William Trevor (1928 - 2016) was an Irish author of novels and short stories, and of plays for stage, TV and radio, rightly regarded as one of the finest writers to have emerged from modern Ireland.
Born in Mitchelstown, County Cork, and educated at Trinity College, Dublin, he worked as a teacher and an advertising copywriter, and also as a sculptor, exhibiting frequently in Dublin and London.
He wrote more than forty novels and collections of short stories, and is acclaimed in both forms of writing. His fiction, set mainly in Ireland and England, ranges from black comedies to stories exploring Irish history and politics, and often contain a subversive undertone. His early novels include The Old Boys, winner of the Hawthornden Prize, and The Children of Dynmouth and Fools of Fortune both won the Whitbread Novel Award. Felicia's Journey, the story of a young Irish girl who becomes the victim of a sexual sociopath, won both the Whitbread Book of the Year and the Sunday Express Book of the Year awards.
His short story collection The Hill Bachelors won both the PEN/Macmillan Silver Pen Award for Short Stories and the Irish Times Irish Literature Prize for Fiction.

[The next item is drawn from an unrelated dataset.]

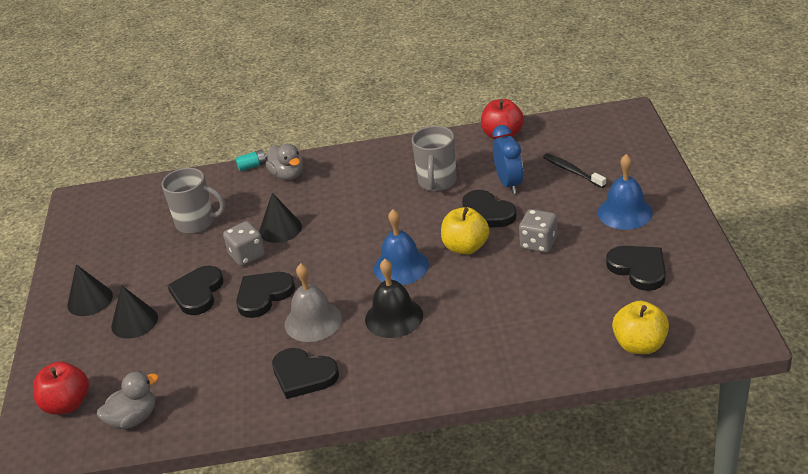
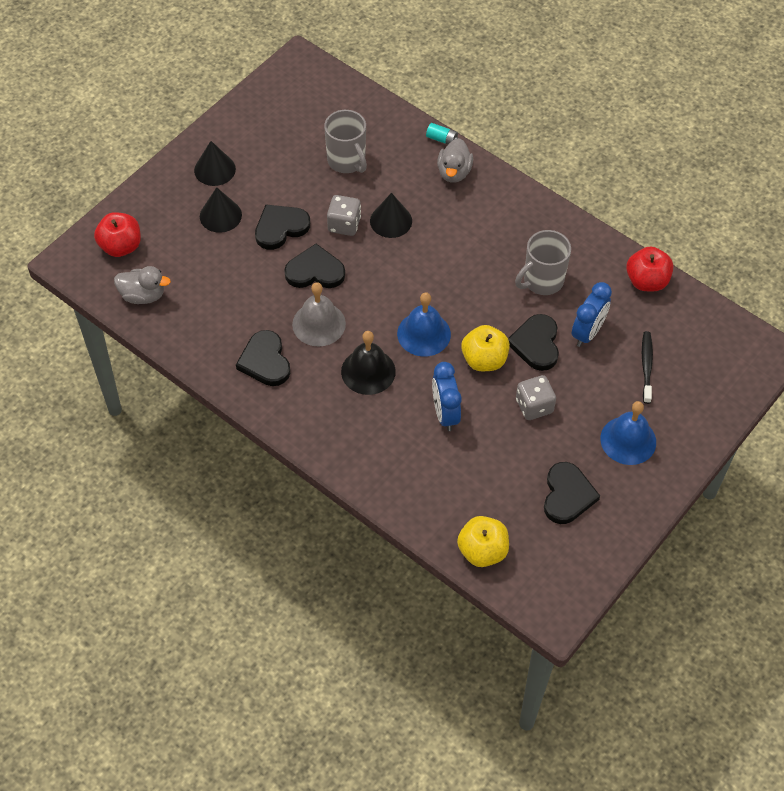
camera: 40 degrees right, 20 degrees up
(487, 295) = (445, 414): none -> blue clock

Overall he won the Whitbread Prize three times and was nominated five times for the Booker Prize, the last for his novel Love and Summer (2009), which was also shortlisted for the International IMPAC Dublin Literary Award in 2011.

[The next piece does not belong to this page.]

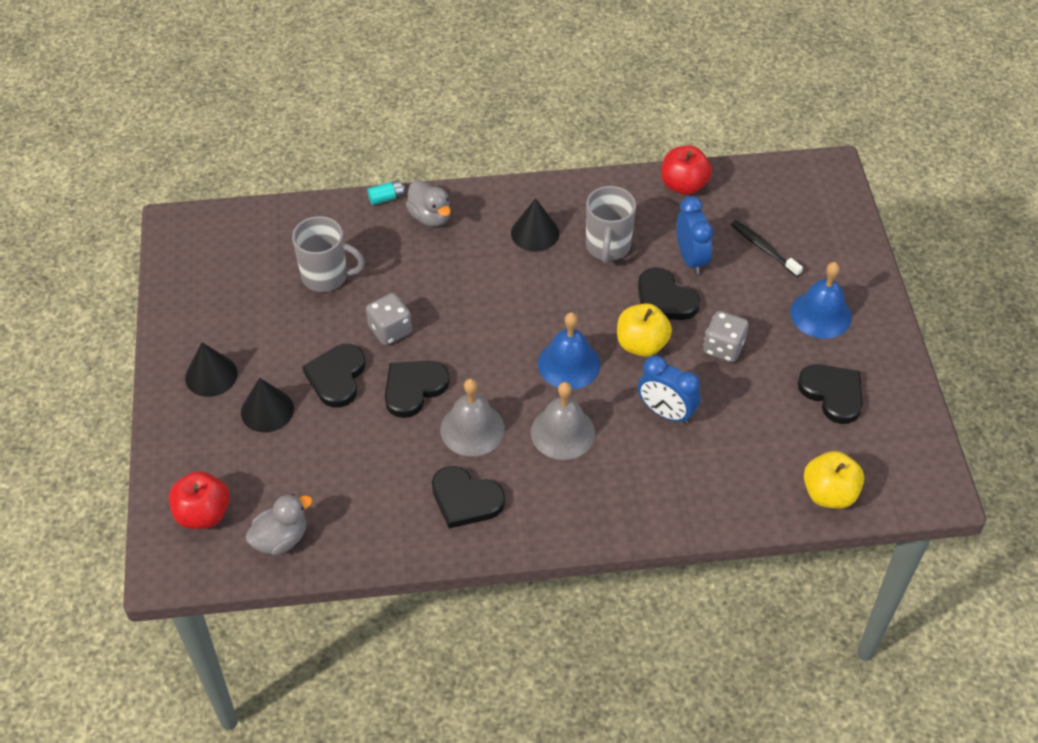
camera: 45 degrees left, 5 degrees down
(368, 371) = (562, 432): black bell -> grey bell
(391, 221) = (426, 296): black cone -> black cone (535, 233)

His short stories are widely regarded as the finest of his generation, and have been widely anthologised; he has adapted a number for the stage, television and radio. Since 2002, when non-American authors became eligible to compete for the O. Henry Award, hewon the award four times, for his stories Sacred Statues (2002), The Dressmaker's Child (2006), The Room (2007), a juror favourite of that year, and Folie à Deux (2008). His entire output of short fiction was published in a two-volume hardback edition of Collected Stories in 2009.

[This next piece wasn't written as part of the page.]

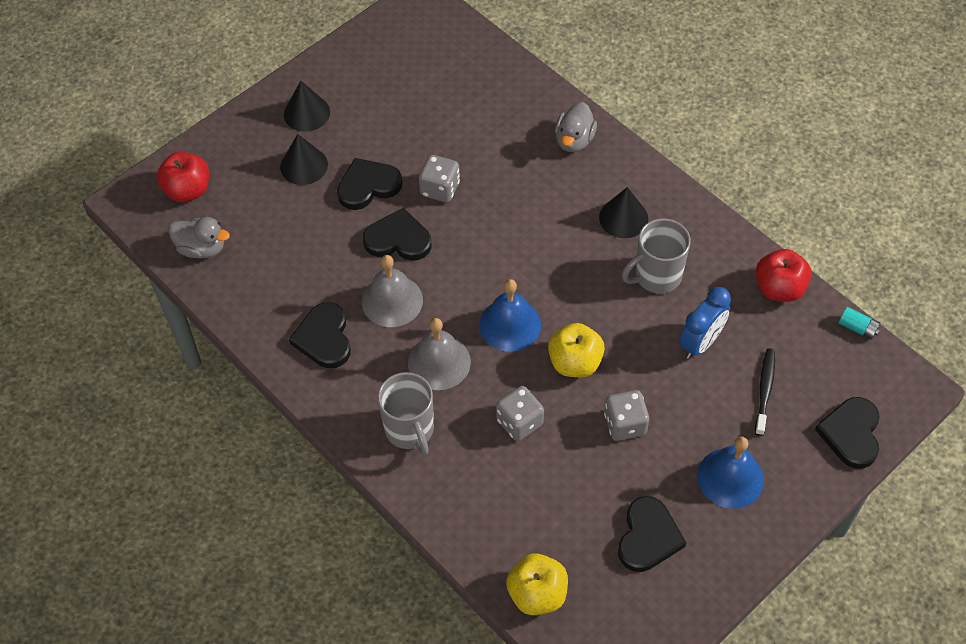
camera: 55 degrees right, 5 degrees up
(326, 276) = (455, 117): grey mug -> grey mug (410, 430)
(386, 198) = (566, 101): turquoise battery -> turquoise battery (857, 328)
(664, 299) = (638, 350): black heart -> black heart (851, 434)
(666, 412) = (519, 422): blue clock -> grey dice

In addition to his many literary awards, he was presented with an honorary KBE in 2002 for his services to literature, and made a Companion of Literature in 1994. He was also a member of the Irish Academy of Letters, and was awarded the David Cohen British Literature Prize by the Arts Council of England in 1999 in recognition of his work. He died in November 2016 at his home in Devon, where he had lived since the 1950s.